NEW YORK ( TheStreet) -- This Friday's planned IPO of biofuels company Solazyme ( SZYM) is getting a lot of attention. Is it just a good short-term green energy-IPO euphoria trade, or a good long-term investment opportunity? There's evidence from recent IPOs in the green energy space that, in the least, the Solazyme deal could be a good short-term investment. Two companies in the biofuels market went public in the past year that argue in favor of a post-IPO boom for Solazyme, Gevo ( GEVO) and Amyris ( AMRS). Gevo, which went public in February, is up 20% since its IPO. Amyris, which went public in September 2010, is up 75% since its IPO. The performance of these recent biofuel IPOs is reason enough for Solazyme to seize the day. Add the recent rise in the price of oil, which has stabilized around the $100 mark after a pullback, and the company has all the makings of a "buzz" offering. "It's not by accident that Solazyme is looking to do the IPO now," said Lux Research analyst Andrew Soare. Yet if green energy IPO euphoria has taught investors anything, it's that long-term growth, and sustainable stock market gains, have proven elusive in many cases. In the case of biofuels, the hit or miss nature of a nascent industry remains a key theme. As Lux Research recently noted in a mostly positive view of the biofuel segment growth opportunity, despite years of government incentives, financing, and "a graveyard of failed start-ups, the capacity of bio-based fuels and plastics in the ground today replaces only 3% of fuels and 1% of plastics." The data on the size of the biofuels market today is the key hurdle: "Even with all the attention from governments, investors and the public, bio-based fuels and materials only occupy a small percentage of total fuel and material consumption," Lux Research stated. There are some compelling biofuels market growth assumptions, nevertheless. Here are some of the optimistic data points from Lux Research on the biofuels market:
The global biofuel capacity will grow 7.8% annually to 53 billion gallons in 2015. Biofuel-based materials will soon grow faster than the opportunity in the fuel market, at 17.7% per year, to reach 8.1 million tons by 2015. The bio-based fuel market is $56 billion, and has grown more than 30% annually since 2005. The materials market currently totals $10.7 billion and has grown 10% a year since 2005. One IPO watcher told TheStreetTV that the Solazyme deal looks like an offering that deserves investor attention. "In the short-term, Solazyme and the other stocks in the group should do well, but there are lots of risks as they move closer to commercial scale," said Lux's Soare. "I expect hype will keep their stock prices up for at least the next few quarters," he added.

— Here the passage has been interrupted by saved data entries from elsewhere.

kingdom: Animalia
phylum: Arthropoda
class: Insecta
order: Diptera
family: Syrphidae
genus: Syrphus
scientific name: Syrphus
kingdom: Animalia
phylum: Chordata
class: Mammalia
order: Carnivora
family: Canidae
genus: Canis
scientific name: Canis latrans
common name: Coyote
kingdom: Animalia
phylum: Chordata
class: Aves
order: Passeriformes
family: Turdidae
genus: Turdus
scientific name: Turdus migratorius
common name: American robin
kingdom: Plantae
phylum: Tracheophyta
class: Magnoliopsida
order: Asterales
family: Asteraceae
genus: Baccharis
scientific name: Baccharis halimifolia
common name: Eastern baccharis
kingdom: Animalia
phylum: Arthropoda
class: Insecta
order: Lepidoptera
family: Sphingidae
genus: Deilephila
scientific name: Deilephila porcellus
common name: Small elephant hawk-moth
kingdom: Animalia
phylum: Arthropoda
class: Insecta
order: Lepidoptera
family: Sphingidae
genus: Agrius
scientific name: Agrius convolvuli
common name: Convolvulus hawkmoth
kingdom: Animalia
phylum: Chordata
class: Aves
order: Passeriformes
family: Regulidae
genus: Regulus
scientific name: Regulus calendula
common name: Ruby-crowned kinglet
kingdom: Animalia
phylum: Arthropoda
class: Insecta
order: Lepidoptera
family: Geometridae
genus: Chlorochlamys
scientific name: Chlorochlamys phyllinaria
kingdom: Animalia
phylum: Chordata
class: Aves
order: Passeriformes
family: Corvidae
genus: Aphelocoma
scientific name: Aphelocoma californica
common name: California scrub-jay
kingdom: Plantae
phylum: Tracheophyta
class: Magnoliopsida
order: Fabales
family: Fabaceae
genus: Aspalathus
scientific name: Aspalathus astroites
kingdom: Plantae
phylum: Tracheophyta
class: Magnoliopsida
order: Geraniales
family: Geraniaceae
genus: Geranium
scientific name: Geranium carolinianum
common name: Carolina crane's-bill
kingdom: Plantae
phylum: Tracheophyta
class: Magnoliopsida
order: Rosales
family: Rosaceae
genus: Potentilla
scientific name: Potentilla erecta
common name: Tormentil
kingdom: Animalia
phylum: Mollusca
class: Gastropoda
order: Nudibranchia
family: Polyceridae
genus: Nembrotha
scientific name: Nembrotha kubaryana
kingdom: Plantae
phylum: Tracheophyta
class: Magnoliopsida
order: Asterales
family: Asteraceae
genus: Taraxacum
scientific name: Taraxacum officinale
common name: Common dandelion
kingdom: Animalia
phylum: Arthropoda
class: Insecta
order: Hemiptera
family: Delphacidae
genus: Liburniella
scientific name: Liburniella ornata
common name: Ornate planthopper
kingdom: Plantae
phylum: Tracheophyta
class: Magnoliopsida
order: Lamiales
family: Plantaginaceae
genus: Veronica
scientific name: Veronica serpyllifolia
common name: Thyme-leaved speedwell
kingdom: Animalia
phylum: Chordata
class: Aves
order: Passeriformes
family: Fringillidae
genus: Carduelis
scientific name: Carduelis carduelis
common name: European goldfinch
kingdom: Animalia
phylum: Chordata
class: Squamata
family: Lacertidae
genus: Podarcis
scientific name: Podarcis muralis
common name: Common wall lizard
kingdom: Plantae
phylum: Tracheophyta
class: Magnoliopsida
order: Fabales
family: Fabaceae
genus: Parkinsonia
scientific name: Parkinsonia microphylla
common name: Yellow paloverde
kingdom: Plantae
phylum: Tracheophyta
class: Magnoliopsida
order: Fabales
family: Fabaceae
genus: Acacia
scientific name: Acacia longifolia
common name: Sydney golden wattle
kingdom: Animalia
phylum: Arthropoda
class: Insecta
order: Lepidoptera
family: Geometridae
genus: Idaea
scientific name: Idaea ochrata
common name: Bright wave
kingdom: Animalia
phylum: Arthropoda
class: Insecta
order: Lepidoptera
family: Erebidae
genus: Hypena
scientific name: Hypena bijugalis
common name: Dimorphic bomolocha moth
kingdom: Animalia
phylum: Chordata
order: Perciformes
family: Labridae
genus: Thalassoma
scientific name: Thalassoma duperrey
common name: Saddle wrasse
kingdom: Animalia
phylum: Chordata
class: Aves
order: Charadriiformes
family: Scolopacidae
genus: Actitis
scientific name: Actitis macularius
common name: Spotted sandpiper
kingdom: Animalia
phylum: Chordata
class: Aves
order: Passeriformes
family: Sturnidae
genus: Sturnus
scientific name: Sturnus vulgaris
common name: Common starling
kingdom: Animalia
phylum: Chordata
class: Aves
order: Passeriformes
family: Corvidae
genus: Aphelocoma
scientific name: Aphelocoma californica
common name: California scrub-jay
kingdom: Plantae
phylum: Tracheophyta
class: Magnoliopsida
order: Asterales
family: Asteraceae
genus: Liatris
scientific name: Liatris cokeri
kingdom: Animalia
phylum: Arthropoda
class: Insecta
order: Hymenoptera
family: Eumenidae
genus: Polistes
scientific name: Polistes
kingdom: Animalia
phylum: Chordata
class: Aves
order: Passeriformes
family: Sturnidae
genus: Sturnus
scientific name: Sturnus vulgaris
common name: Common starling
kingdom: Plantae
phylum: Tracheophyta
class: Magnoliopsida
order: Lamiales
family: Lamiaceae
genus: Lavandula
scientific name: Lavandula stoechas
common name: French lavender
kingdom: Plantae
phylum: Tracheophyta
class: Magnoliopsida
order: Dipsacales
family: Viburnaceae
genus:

Here are 5 key questions about Solazyme as a long-term play that go beyond the recent surge in biofuel IPOs, and that highlight the Solazyme-specific business model as opposed to the generic biofuels market growth story.
Does the Solazyme IPO require a leap of faith today? Absolutely. This is not LinkedIn ( LNKD), where revenue can be generated at the flip of a switch. Solazyme needs to build up large-scale facilities with deep-pocketed partners in the energy, transportation and chemicals markets. What are the key difference between Solazyme and the other recent biofuel IPOs? Lux Research analyst Andrew Soare said that one key difference between Solazyme, and Amyris and Gevo, is Solazyme's genetically modified algae, sugar-fed model. The other recent biofuel IPO technologies were yeast-based, and as a result, better understood from a science perspective. "GMO algae has never been used at any commercial scale so there is certainly a risk factor in the ability to scale up cost effectively," Lux Research's Soare said. How important are Solazyme's partners to its success? Solazyme has lined up some impressive partners which breed confidence in its ability to execute, most prominently the U.S. Navy, Dow Chemical ( DOW) and Chevron ( CVX). Companies like Dow and Chevron understand the importance of finding alternative biofuels feed stocks, but these companies have several different technologies they are testing. "If Solazyme tanks, it's not like the biofuels platform tanks for one of these prominent partners," said Lux Research's Soare. "They are not handcuffed to Solzayme, but they do view the company as a promising one and want to help scale its operations." Solazyme also has a research deal with Unilever ( UL) for the personal care product market. Solazyme's skin care product lineup is also in a deal with Sephora and QVC. Can the personal skincare market really make a long-term case for Solazyme if the transportation market doesn't happen? The wide-range of applications for Solazyme is an advantage, even if it is unable to hit a low-cost point versus the traditional fuel commodity market, yet saying it's the roadmap to profitability remains a stretch. Cosmetics is a short term revenue buffer, which is higher margin and lower volume. "By selling into these markets Solazyme can help travel down its roadmap to commercial scale, and then approach the fuels and crude oil replacement story. "Investors aren't catching on to this story as a lipstick provider, but it's important to note that while it seems trivial to talk about cosmetics, while they scale up to produce a commodity oil at competitive commodity price, selling at higher margins is important," Soare said.